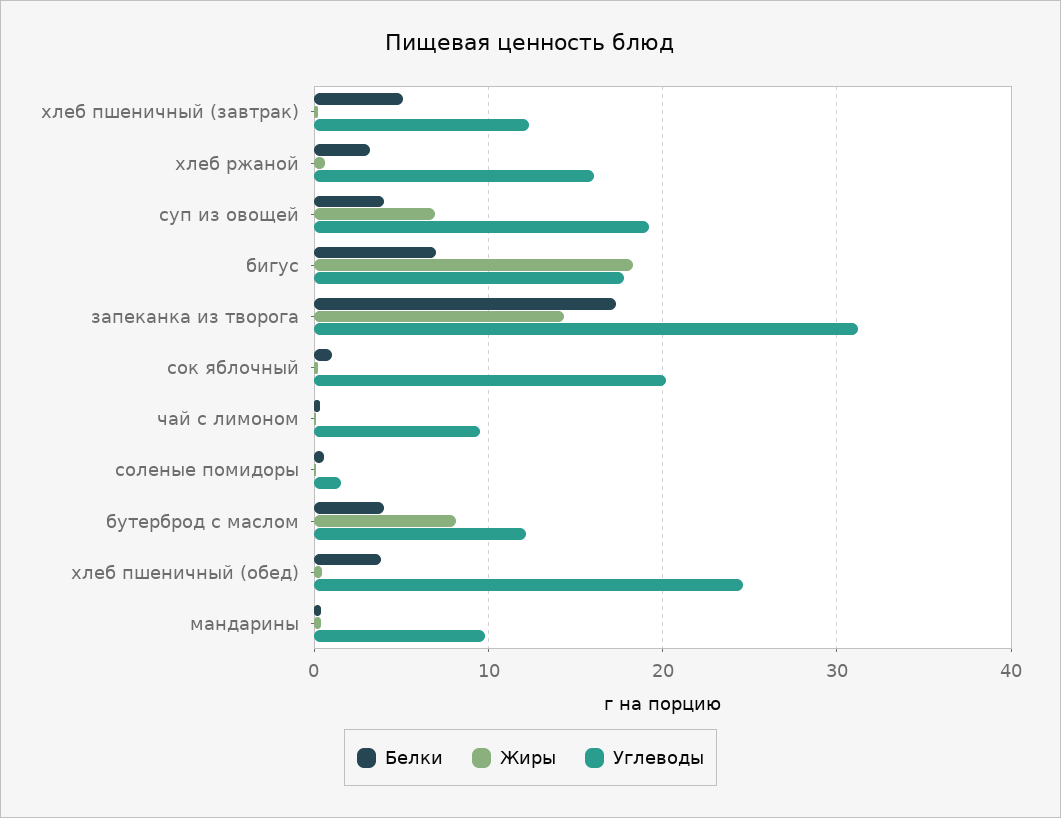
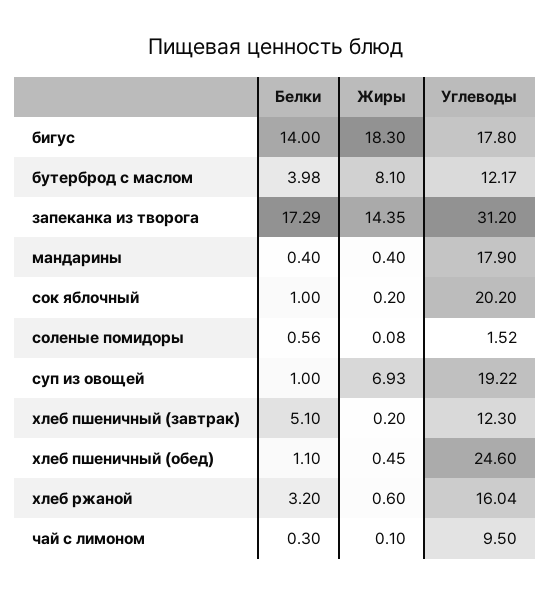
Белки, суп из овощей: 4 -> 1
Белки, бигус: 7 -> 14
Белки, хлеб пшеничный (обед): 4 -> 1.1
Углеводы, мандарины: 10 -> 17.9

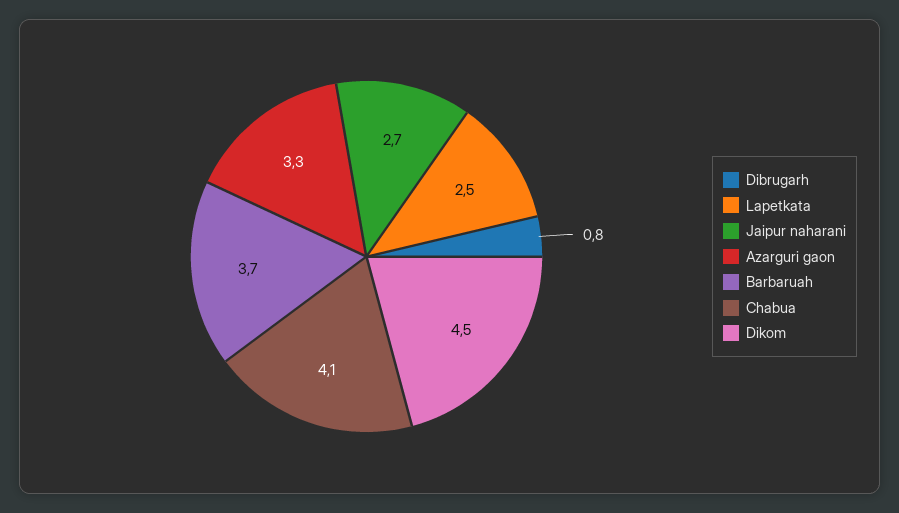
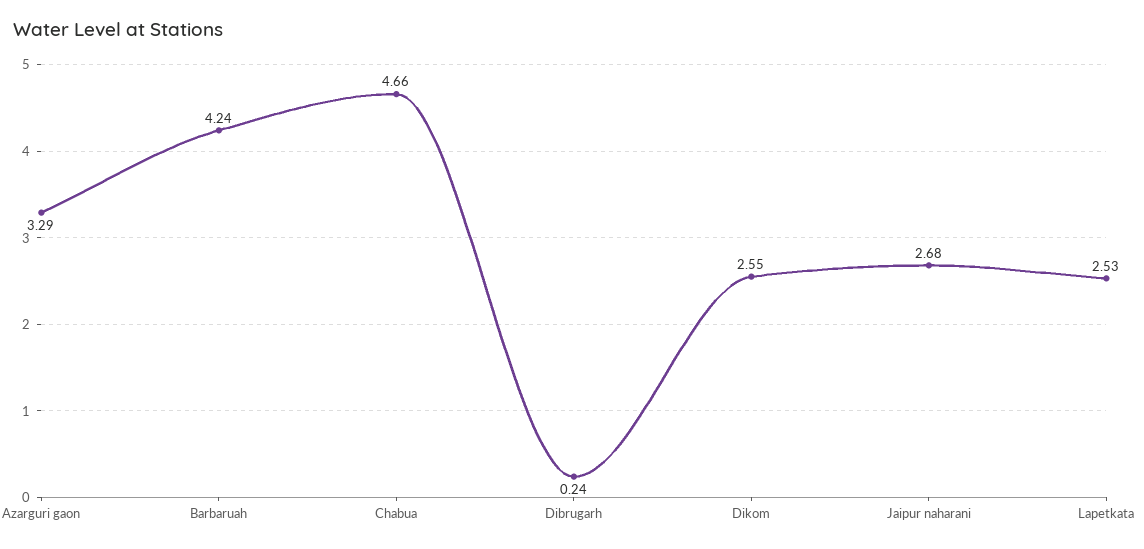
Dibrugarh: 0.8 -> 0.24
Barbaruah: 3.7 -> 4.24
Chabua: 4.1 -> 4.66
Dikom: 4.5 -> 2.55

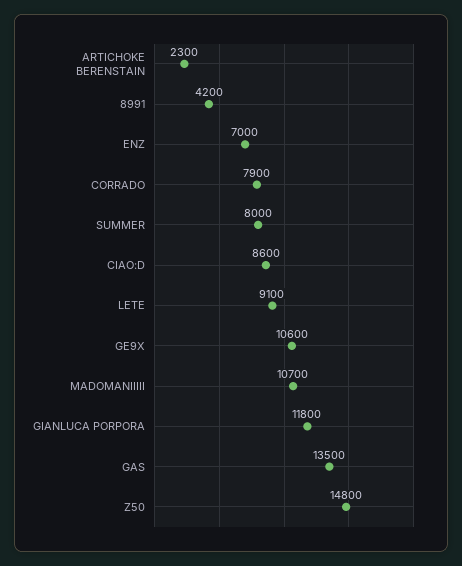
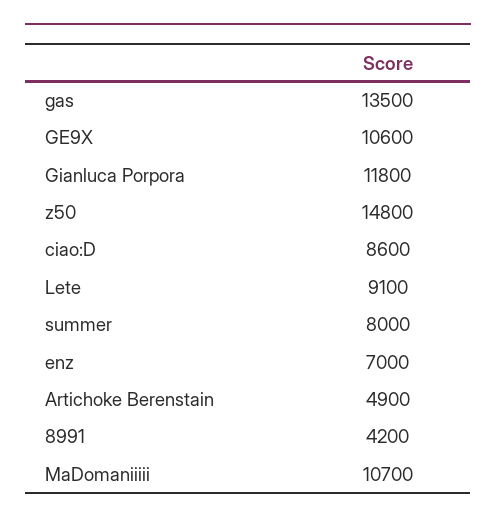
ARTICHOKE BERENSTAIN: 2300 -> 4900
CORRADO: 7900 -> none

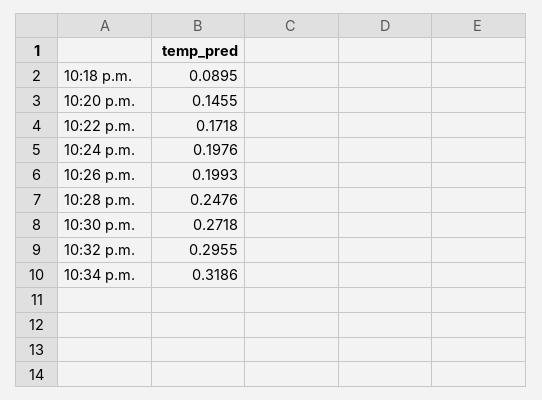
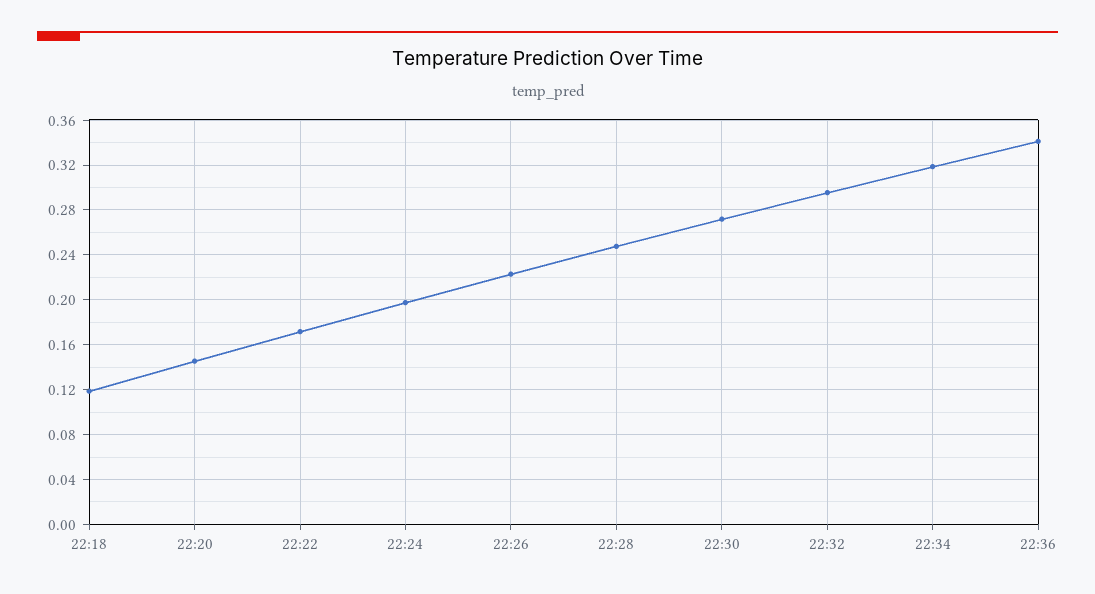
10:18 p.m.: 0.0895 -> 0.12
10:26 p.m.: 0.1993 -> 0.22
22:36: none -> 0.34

---

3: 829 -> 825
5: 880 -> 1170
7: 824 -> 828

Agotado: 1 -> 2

* * *

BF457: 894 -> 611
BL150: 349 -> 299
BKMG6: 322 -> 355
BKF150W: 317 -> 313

-- What you should do --
Only the lines above from the one containing "Белки, суп из овощей: 4 -> 1" through the one containing "22:36: none -> 0.34" should be returned, verbatim and inclusive, with pictures excluded.

-- Result --
Белки, суп из овощей: 4 -> 1
Белки, бигус: 7 -> 14
Белки, хлеб пшеничный (обед): 4 -> 1.1
Углеводы, мандарины: 10 -> 17.9

Dibrugarh: 0.8 -> 0.24
Barbaruah: 3.7 -> 4.24
Chabua: 4.1 -> 4.66
Dikom: 4.5 -> 2.55

ARTICHOKE BERENSTAIN: 2300 -> 4900
CORRADO: 7900 -> none

10:18 p.m.: 0.0895 -> 0.12
10:26 p.m.: 0.1993 -> 0.22
22:36: none -> 0.34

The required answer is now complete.